Personalised recommendations allow brands to curate what customers see based on factors like gender, region, and browsing and purchase history.
In this way, personalised recommendations go beyond the simplistic clustering of different customer preferences presented through industry-agnostic recommendation engines. Instead, personalised recommendations allow brands to adapt to changing customer preferences as well as to predict which items specific customers might purchase in the future.
For example, by examining the cut, colour, fabric, and pattern of previous purchases to create a unique customer profile, fashion AI can help brands suggest hyper-personalised pieces that have slightly different attributes. With personalised recommendations, customers can find new pieces that might work with their existing outfits or fashion items that stand out on their own.
Humans are visual creatures which is why using keywords feels so unnatural to us.
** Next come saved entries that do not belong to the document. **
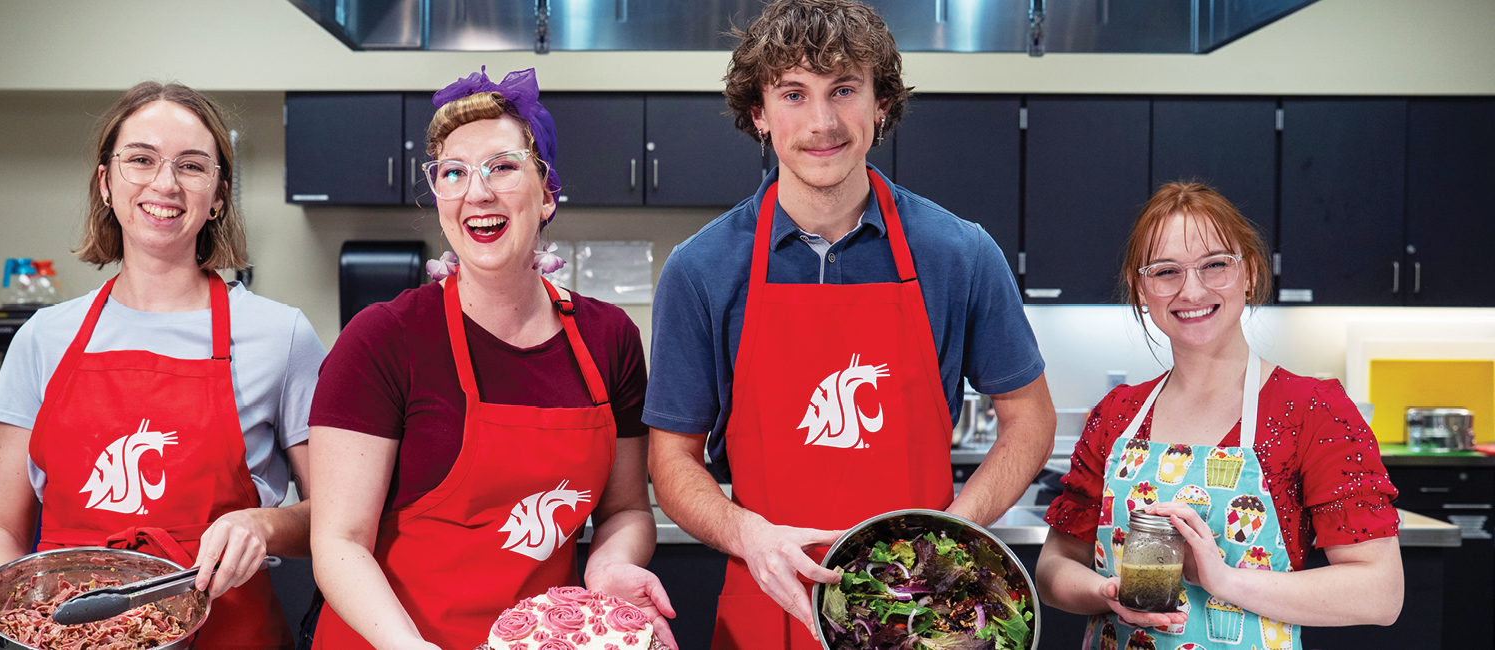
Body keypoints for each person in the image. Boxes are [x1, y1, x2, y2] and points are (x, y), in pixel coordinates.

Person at [645, 1, 1056, 648]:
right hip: (767, 604)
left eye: (844, 89)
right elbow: (671, 459)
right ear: (758, 113)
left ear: (881, 104)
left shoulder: (960, 253)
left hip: (926, 612)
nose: (822, 122)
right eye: (793, 94)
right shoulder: (701, 270)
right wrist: (747, 535)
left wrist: (949, 536)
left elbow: (1030, 419)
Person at [307, 68, 673, 650]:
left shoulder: (609, 338)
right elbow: (339, 540)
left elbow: (626, 510)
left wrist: (608, 568)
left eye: (502, 166)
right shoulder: (382, 339)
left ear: (547, 192)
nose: (477, 191)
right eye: (453, 173)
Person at [0, 81, 325, 650]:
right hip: (67, 638)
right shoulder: (43, 339)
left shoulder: (281, 336)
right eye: (141, 160)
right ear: (106, 184)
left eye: (191, 166)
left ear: (219, 195)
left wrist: (264, 525)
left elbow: (337, 518)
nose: (165, 183)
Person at [1036, 182, 1404, 649]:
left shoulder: (1311, 410)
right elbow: (1054, 567)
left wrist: (1223, 580)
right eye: (1165, 271)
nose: (1191, 290)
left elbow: (1380, 592)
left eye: (1214, 265)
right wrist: (1107, 593)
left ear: (1248, 272)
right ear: (1140, 287)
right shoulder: (1117, 415)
Customers who are forced to slog through keyword searches will always give up eventually.
However, by offering customers visual search features, brands can provide them with the opportunity to find exactly what they’re looking for in a matter of seconds, even if they can’t put their wishes into words.
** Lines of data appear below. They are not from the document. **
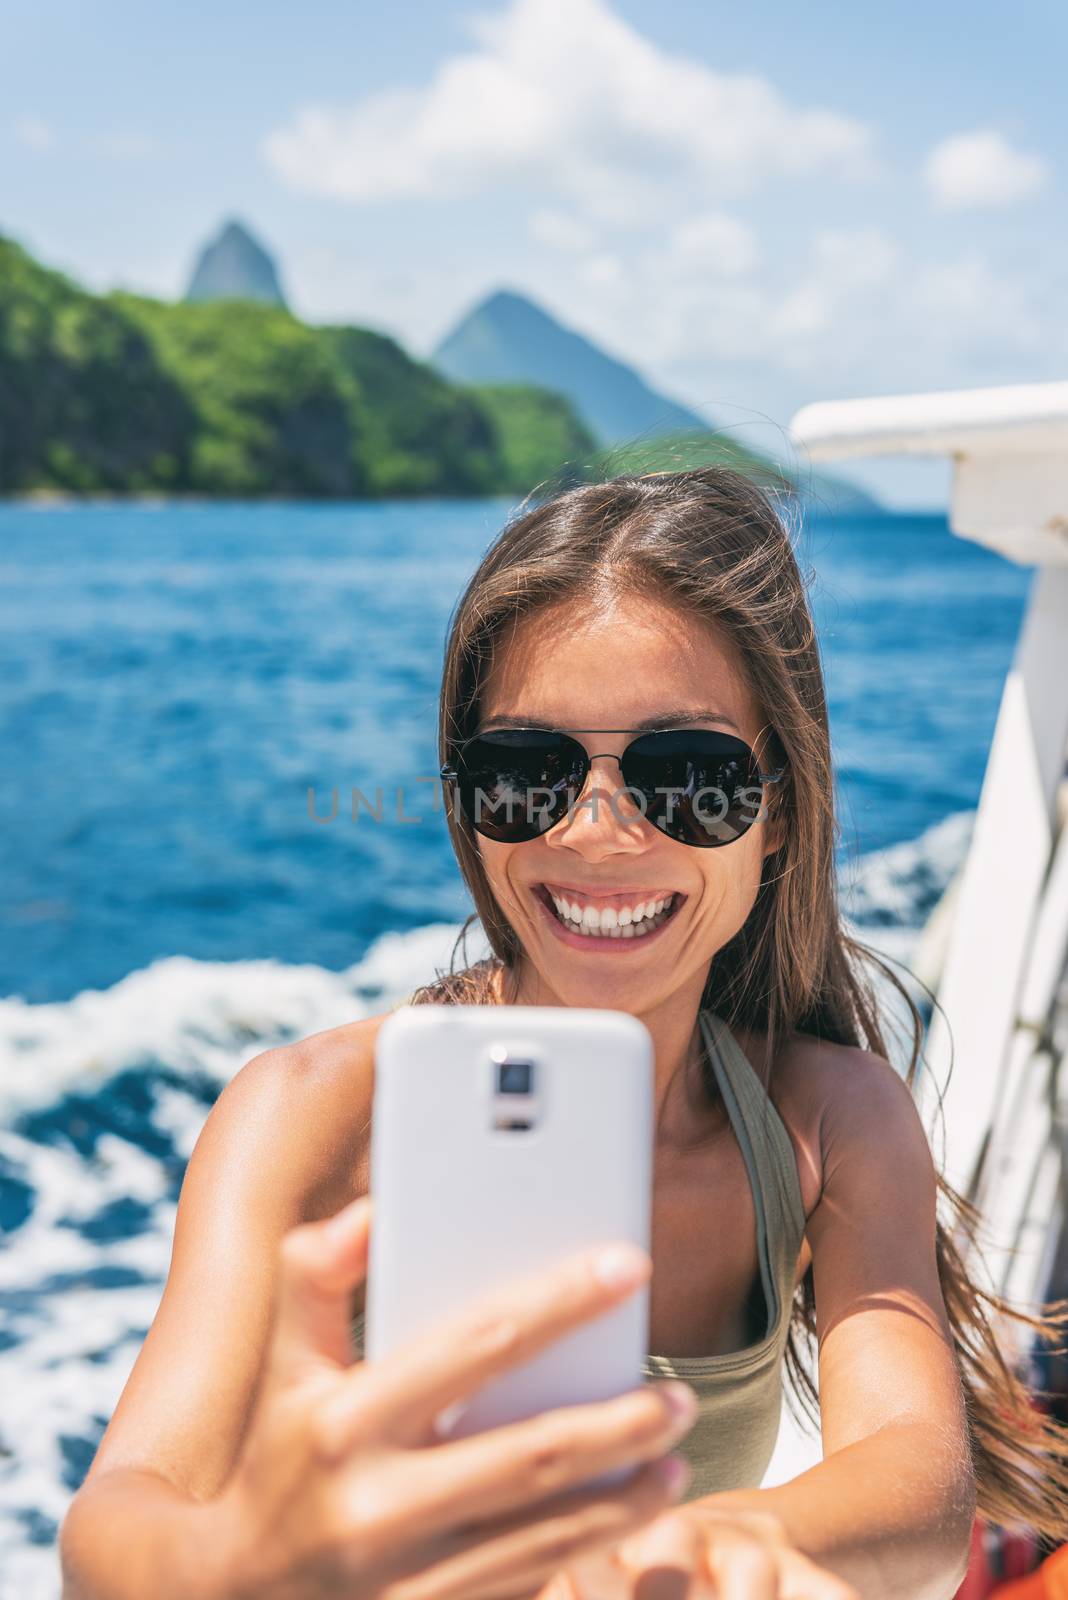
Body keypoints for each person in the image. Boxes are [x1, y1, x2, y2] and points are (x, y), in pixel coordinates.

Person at [61, 466, 1068, 1598]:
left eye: (689, 778)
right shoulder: (312, 1115)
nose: (597, 830)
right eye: (523, 775)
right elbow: (117, 1527)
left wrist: (681, 1550)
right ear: (465, 804)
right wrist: (244, 1557)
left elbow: (921, 1494)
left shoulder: (831, 1120)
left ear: (779, 811)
Visual search is especially important now that most people get their fashion inspiration from social media platforms. More than 70% of people make fashion, style, or beauty-related purchases after spotting something on Instagram. In instances where the original poster does not tag a piece of clothing they’re wearing in the picture, visual search can be invaluable.
AI styling advice
Regardless of whether they come from friends or store clerks, opinions help customers pick clothing that suits them.
However, while chatbots and human stylists may ask the same questions — such as body type, skin, hair, eye colour, or occasion — AI chatbots are better at sorting out all the variables and coming up with the best styling advice.
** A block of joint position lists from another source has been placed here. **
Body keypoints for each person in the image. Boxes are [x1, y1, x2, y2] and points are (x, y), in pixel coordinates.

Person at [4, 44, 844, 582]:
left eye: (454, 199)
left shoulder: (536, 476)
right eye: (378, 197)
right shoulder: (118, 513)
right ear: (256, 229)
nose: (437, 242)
Indeed, fashion chatbots are increasingly able to beat human stylists at their own game and are already being used by famous brands, including Victoria’s Secret, Asos, and Sephora. That’s not surprising considering that AI chatbots can universally deliver the personalised and attentive experience, which was once the preserve of VIP customers at luxury brands.
WhatsApp’s popularity makes it a natural platform for consumers to seek and get real-time communication from their favourite brands.
Whether it’s answering product queries, making personalised recommendations, or offering last-minute discounts to reduce cart abandonment, WhatsApp marketing is an excellent tool to acquire and convert new customers as well as reactivate them.
Smart mirrors allow customers to get in-store styling advice and “preview” themselves in an outfit without having to visit the fitting room.
Brands like H&M have already tried smart mirrors with voice and facial recognition features and even allow users to take selfies and download them into their phones.
So how do you grow retention rates and repeat purchases? With well-designed and highly personalised email marketing campaigns.
As fashion brand marketing gets personal, data-driven email campaigns are increasingly curated based on customers’ preferences and past purchases. For many brands, segmented, targeted, and personalised emails are responsible for more than half of their revenue.
One of the downsides of online shopping is that it’s difficult to gauge the size of a piece of clothing from a picture. Sizing technology makes it easier for customers to find the right size for them while also helping retailers increase conversions and keep returns to a minimum.
With the pandemic keeping most clothing stores closed, many brands (such as Macy’s and Adidas) have accelerated their adoption of virtual fitting rooms.
Today, consumers can use their smartphones to try on a brand’s entire catalogue from the comfort of their bedrooms before they make their online purchase.
Finding the right dress has always been a science of its own. But thanks to fashion personalisation, decoding and delivering precisely what the client wants is now easier than ever — as long as you have the right AI styling platform in place, of course.